No matter how I tried, I couldn’t keep up with the pressure to hurry up, get it all done. Worst was thinking something was done, and it wasn’t. Always something. I broke a guide off a sliding door while I was painting. The real estate agent, thinking a light switch turned instead of slid up and down, broke it off. More stuff to be fixed. Contractors painted walls of a closet. Then I found my husband wanted the ceiling painted as well.
Anxiety fueled my frenzy to finish tasks, driving me to hurry. Frustration reigned as the universe seemed to conspire to get in my way, to cause delays, to make what should be simple tasks complicated. I felt like a time bomb, ready to explode the second my schedule was disrupted.
Some relief came when I finally moved to Wisconsin. I worked hard for a few weeks to get everything unpacked and some order back in my life. Oh happy day when the movers came back to pick up the empty boxes.
Then I saw it. A forgotten moving box, full of paper, still in the dining room. Could I never get it right? Am I just incapable of finishing anything? Why can’t I get anything done?
In looking back, it didn’t have to be that hard. Over the next few weeks, God showed me that:
Things don’t get done because I rush and don’t check
This I can control. I can be more patient, take my time and check that everything is done correctly without causing problems that require more work.
Things don’t get done because I expect to get too many done
When under pressure, the daily to do list gets longer and longer. When I set myself realistic goals for the day and kept at them, I had a greater sense of accomplishment and wasn’t racing to finish too many things at once.
Things don’t get done because I don’t ask for help
Just as Moses learned the importance of delegation, so I learned to ask for help. My sweet husband did all he could to help me from afar. Many friends and neighbors were more than happy to lend a hand, once they knew just what they could do. I didn’t have to wear myself out, trying to go it alone.
Things don’t get done because other things come up
Anyone who’s done home repair knows that you start fixing one thing, you see something else that needs to be done. The key is to not let the new projects become the priority, but to work them in logically so that everything can get done efficiently. Sometimes the other things in life that come up are divine appointments. His agenda is not always mine, and I need to be open to a little flexibility.

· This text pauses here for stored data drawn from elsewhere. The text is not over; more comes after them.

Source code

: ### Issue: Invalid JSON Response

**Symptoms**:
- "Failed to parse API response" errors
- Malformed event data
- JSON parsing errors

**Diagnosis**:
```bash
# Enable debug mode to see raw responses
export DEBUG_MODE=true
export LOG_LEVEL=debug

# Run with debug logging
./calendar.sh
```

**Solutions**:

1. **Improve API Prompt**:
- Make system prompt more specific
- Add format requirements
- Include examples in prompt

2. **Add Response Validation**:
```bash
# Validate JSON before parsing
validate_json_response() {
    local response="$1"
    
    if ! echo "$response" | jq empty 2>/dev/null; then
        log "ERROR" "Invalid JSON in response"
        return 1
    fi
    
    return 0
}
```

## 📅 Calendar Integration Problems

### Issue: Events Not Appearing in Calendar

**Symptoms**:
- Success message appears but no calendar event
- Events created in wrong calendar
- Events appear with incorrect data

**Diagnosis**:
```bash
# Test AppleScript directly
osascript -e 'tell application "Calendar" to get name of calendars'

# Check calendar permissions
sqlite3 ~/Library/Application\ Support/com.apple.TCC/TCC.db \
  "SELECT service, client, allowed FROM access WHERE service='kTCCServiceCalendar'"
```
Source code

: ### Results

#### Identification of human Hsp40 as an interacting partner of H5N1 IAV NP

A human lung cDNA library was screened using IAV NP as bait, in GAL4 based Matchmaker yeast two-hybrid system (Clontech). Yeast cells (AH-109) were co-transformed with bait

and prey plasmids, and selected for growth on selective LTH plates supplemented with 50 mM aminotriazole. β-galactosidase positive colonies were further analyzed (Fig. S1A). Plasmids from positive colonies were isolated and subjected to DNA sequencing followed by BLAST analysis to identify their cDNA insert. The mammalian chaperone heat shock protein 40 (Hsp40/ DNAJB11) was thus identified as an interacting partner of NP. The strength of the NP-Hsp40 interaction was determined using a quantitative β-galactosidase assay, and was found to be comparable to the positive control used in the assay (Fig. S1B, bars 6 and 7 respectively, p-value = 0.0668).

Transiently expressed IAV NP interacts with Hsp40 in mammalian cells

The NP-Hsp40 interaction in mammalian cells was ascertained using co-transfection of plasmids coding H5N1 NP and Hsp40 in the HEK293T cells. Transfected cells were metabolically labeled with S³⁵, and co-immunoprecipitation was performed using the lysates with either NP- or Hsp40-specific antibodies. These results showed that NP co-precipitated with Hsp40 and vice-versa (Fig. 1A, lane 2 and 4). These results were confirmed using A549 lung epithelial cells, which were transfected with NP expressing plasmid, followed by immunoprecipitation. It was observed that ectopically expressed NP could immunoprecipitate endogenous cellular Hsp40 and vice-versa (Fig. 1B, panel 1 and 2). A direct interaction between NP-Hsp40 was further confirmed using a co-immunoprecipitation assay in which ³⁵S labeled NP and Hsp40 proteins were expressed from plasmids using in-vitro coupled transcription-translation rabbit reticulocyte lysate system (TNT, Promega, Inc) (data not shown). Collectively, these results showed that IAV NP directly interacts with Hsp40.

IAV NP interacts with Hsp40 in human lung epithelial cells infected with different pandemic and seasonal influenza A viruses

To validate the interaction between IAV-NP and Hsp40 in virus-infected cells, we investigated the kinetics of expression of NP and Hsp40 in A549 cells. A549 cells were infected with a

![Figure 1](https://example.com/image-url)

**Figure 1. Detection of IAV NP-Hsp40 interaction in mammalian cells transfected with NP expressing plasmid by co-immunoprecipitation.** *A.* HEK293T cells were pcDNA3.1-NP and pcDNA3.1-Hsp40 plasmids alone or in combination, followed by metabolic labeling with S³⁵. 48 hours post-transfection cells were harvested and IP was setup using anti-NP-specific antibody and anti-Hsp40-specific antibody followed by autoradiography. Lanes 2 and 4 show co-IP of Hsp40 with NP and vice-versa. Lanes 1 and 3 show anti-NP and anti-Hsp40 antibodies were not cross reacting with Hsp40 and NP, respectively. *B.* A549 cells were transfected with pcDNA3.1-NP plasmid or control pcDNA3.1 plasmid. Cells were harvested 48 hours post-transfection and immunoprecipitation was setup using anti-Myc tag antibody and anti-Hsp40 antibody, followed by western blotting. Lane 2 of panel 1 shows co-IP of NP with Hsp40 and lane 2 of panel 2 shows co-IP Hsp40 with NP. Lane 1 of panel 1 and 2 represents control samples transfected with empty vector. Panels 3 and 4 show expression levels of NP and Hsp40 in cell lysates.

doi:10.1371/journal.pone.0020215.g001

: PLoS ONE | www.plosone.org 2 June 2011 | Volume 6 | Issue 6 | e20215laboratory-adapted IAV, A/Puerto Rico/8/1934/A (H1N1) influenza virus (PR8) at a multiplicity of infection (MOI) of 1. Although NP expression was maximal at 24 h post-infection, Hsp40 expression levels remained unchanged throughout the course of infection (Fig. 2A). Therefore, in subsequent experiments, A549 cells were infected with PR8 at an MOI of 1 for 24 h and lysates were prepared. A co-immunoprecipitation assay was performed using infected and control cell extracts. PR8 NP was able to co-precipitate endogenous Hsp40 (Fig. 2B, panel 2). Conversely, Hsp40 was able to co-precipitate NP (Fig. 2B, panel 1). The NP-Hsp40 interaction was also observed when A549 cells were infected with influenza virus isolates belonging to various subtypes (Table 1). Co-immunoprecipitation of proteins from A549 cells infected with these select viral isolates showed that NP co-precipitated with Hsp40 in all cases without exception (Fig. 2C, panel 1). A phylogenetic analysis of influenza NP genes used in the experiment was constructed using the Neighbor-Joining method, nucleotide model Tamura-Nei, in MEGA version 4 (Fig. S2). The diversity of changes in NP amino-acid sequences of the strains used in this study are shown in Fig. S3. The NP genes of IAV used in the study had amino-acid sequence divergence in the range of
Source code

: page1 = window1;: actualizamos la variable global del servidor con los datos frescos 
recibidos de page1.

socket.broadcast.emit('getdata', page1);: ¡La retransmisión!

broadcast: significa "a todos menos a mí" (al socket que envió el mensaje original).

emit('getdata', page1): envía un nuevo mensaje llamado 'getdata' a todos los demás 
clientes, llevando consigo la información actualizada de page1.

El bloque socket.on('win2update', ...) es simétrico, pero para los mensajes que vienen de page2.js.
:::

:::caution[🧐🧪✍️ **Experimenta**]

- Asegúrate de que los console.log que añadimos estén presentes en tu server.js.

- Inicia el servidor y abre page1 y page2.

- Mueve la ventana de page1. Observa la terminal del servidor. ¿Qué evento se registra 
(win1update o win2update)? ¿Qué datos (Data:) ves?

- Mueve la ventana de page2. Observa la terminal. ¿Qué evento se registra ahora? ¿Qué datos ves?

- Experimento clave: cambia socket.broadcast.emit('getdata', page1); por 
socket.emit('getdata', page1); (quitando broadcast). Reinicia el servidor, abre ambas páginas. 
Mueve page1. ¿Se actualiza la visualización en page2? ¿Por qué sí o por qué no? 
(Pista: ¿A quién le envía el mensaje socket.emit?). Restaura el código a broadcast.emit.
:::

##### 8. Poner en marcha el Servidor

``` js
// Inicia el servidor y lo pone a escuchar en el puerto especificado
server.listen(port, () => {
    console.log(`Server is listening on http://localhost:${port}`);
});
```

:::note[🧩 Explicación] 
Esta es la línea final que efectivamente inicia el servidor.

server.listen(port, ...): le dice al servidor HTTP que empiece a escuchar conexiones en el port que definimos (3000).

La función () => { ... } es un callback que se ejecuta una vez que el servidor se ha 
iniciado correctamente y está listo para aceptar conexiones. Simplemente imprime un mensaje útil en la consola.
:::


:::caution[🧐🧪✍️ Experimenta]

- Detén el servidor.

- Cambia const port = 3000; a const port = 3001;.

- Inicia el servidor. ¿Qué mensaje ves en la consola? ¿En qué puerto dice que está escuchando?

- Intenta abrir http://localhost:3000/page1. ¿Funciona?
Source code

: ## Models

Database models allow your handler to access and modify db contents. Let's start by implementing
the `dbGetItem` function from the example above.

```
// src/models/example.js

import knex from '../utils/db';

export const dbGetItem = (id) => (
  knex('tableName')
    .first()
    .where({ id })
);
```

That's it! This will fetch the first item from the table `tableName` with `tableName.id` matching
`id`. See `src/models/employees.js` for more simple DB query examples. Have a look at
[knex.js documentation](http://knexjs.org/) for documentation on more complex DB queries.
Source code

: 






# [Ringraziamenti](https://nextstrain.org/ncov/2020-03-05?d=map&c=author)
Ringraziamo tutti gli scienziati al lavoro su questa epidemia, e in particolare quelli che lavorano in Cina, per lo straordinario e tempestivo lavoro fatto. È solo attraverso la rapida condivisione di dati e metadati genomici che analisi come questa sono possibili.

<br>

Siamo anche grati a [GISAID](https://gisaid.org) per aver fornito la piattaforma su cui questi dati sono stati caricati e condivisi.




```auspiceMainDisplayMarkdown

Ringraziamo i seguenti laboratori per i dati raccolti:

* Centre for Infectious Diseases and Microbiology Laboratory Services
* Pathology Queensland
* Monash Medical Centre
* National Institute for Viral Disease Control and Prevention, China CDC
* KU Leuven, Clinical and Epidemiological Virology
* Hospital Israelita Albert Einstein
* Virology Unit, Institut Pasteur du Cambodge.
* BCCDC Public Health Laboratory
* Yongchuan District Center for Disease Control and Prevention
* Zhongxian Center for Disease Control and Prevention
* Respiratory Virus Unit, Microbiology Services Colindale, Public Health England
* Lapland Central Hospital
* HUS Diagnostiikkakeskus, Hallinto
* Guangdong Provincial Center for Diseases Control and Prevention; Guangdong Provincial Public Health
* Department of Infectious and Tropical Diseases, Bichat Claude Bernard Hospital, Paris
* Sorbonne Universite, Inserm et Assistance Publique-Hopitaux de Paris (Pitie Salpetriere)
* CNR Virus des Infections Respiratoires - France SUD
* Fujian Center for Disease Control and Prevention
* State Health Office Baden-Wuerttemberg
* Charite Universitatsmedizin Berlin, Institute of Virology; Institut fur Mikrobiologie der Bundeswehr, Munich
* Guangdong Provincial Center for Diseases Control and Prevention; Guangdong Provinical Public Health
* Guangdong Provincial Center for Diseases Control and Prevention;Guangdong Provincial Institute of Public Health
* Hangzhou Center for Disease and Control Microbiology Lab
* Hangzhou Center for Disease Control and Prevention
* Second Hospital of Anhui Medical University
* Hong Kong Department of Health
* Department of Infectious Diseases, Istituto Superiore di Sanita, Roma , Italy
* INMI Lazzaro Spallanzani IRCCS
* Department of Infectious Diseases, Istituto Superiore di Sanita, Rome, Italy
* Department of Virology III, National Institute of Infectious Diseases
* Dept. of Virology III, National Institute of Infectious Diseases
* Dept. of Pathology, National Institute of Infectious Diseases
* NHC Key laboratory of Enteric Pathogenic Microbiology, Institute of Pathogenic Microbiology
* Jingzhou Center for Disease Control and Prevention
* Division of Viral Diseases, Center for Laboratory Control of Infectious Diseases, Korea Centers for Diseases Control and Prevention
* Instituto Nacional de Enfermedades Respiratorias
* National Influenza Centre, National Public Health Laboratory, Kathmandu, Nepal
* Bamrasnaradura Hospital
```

And what about all the anxiety, frustration and even rage I was feeling?
His grace is sufficient
My worth in God’s eyes does not depend on my ability to complete multiple home repair tasks in an incredibly short period of time. My worth depends on the grace He extends to me, through His Son, Jesus Christ. If I’ve made a good effort but don’t finish everything on my list, God’s love for me is unchanged.
And grace abounds. When my husband saw how discouraged I was over the left-behind box, he got rid of it for me. Task completed.
So I tell myself to take heart! Jesus finished His work on the cross, and He will finish the work He has begun in me, eternal work that is more important than any list of mine.